--- DATA FOR THIS TASK ---

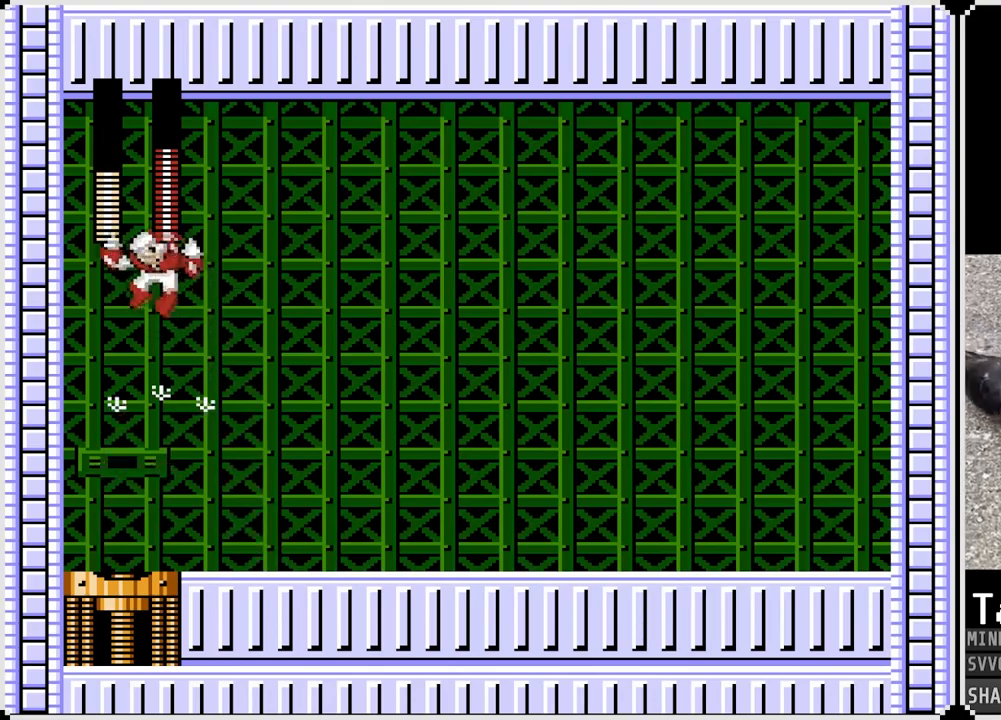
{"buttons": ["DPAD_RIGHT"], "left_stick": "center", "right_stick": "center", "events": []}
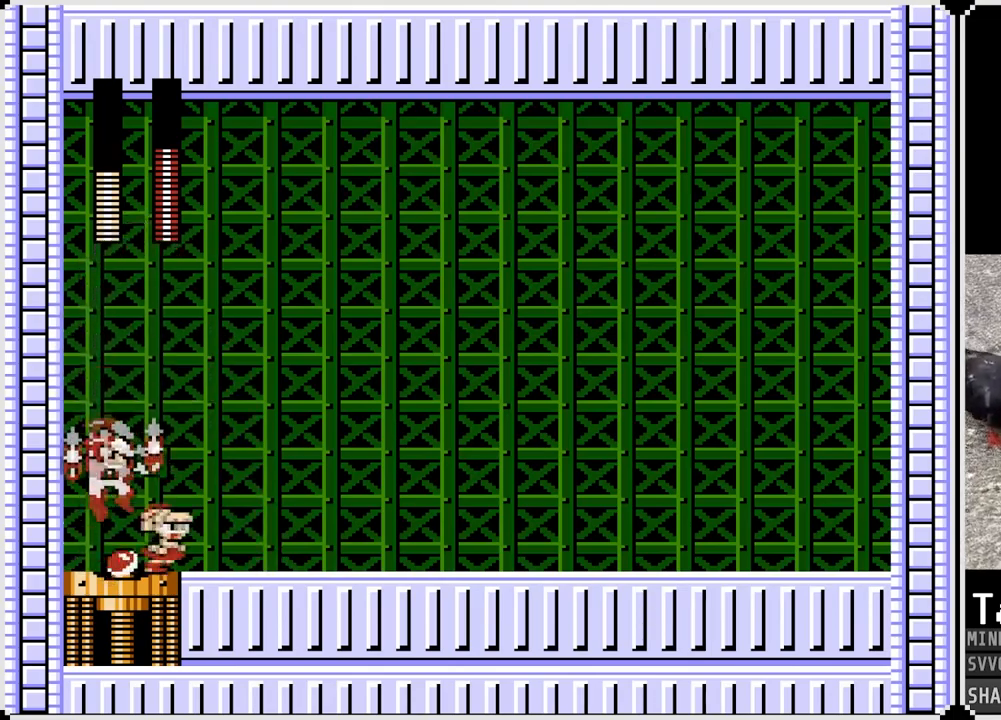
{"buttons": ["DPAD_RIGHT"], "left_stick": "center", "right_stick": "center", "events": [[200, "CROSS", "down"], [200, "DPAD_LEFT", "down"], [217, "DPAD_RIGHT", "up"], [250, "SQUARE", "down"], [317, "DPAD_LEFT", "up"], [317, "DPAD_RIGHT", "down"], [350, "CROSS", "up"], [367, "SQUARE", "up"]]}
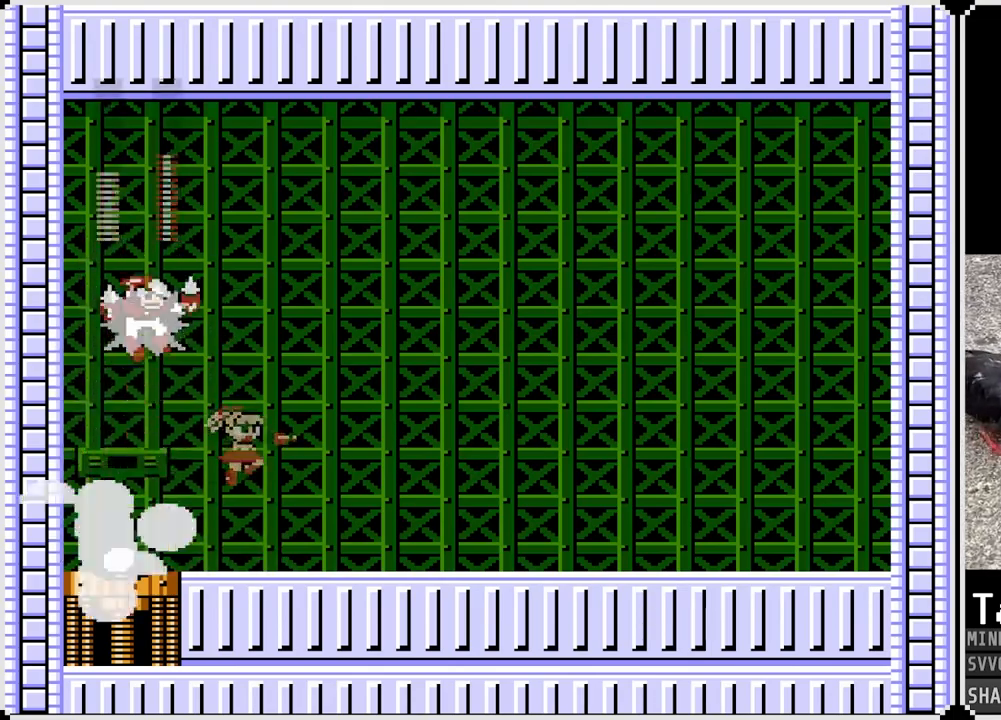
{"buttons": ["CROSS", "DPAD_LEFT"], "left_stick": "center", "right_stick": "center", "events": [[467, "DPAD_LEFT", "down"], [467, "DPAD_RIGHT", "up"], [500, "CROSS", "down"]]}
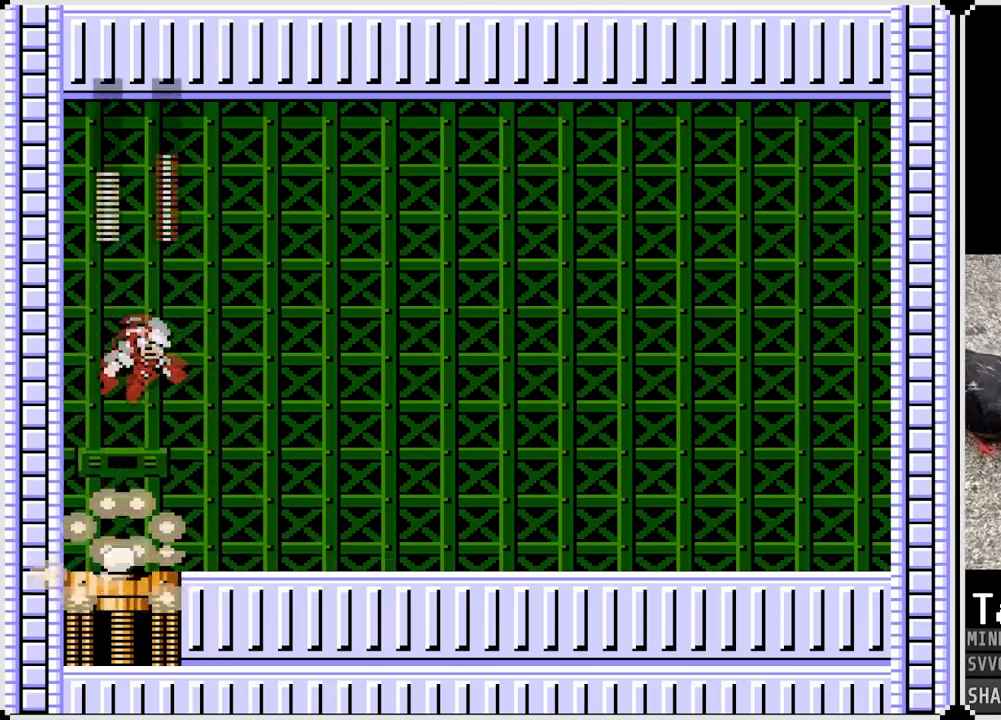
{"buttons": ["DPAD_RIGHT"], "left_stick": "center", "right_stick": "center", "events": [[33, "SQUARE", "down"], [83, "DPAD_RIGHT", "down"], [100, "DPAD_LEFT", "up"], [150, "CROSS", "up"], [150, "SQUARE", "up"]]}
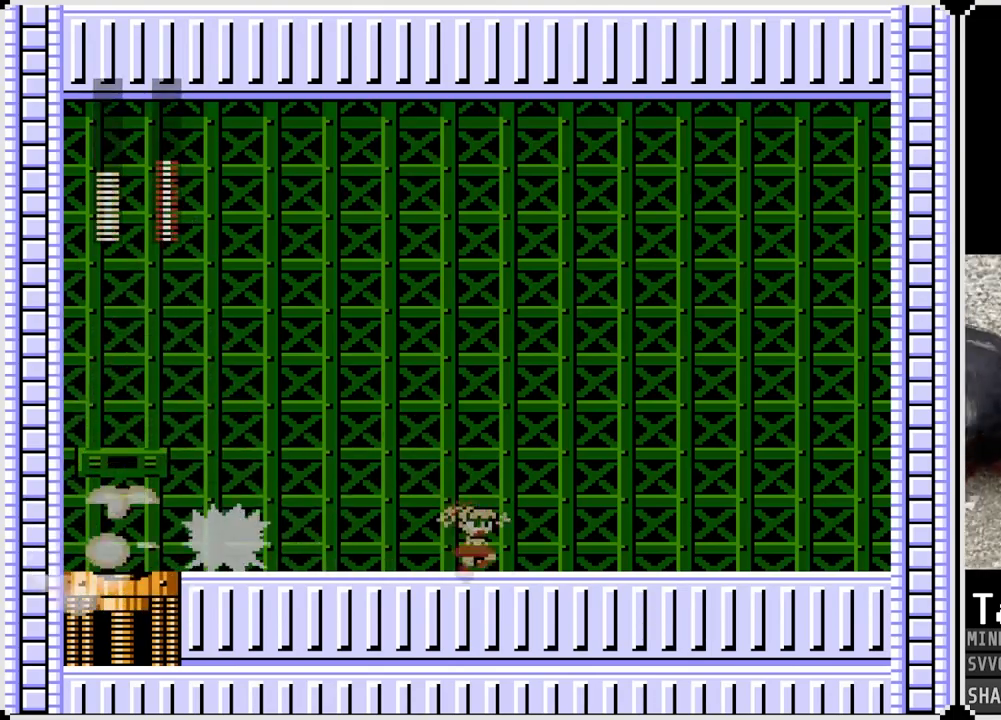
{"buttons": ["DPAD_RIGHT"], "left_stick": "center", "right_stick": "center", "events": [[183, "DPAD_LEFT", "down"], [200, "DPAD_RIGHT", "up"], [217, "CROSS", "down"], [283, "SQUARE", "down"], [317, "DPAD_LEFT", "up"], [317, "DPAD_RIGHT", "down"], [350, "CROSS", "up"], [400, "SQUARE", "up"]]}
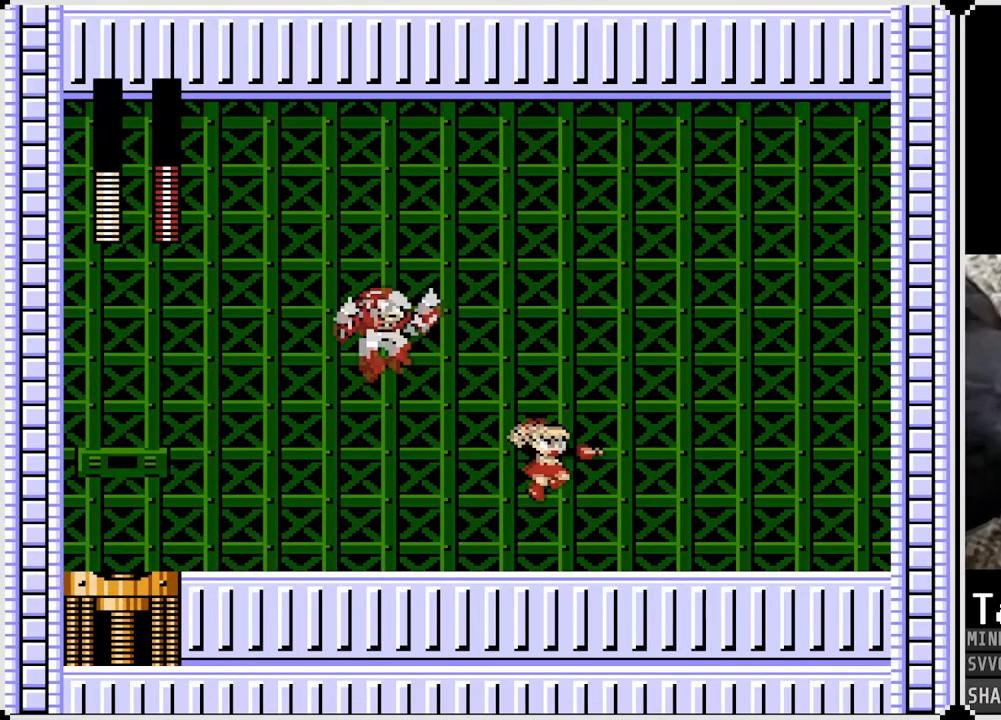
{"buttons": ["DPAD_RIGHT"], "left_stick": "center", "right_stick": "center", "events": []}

---

> WORK TO BE COMPLETED:
Each line in the entries above that includes the string "down" should be extracted.

> RESULT OF THIS EXERCISE:
{"buttons": ["DPAD_RIGHT"], "left_stick": "center", "right_stick": "center", "events": [[200, "CROSS", "down"], [200, "DPAD_LEFT", "down"], [217, "DPAD_RIGHT", "up"], [250, "SQUARE", "down"], [317, "DPAD_LEFT", "up"], [317, "DPAD_RIGHT", "down"], [350, "CROSS", "up"], [367, "SQUARE", "up"]]}
{"buttons": ["CROSS", "DPAD_LEFT"], "left_stick": "center", "right_stick": "center", "events": [[467, "DPAD_LEFT", "down"], [467, "DPAD_RIGHT", "up"], [500, "CROSS", "down"]]}
{"buttons": ["DPAD_RIGHT"], "left_stick": "center", "right_stick": "center", "events": [[33, "SQUARE", "down"], [83, "DPAD_RIGHT", "down"], [100, "DPAD_LEFT", "up"], [150, "CROSS", "up"], [150, "SQUARE", "up"]]}
{"buttons": ["DPAD_RIGHT"], "left_stick": "center", "right_stick": "center", "events": [[183, "DPAD_LEFT", "down"], [200, "DPAD_RIGHT", "up"], [217, "CROSS", "down"], [283, "SQUARE", "down"], [317, "DPAD_LEFT", "up"], [317, "DPAD_RIGHT", "down"], [350, "CROSS", "up"], [400, "SQUARE", "up"]]}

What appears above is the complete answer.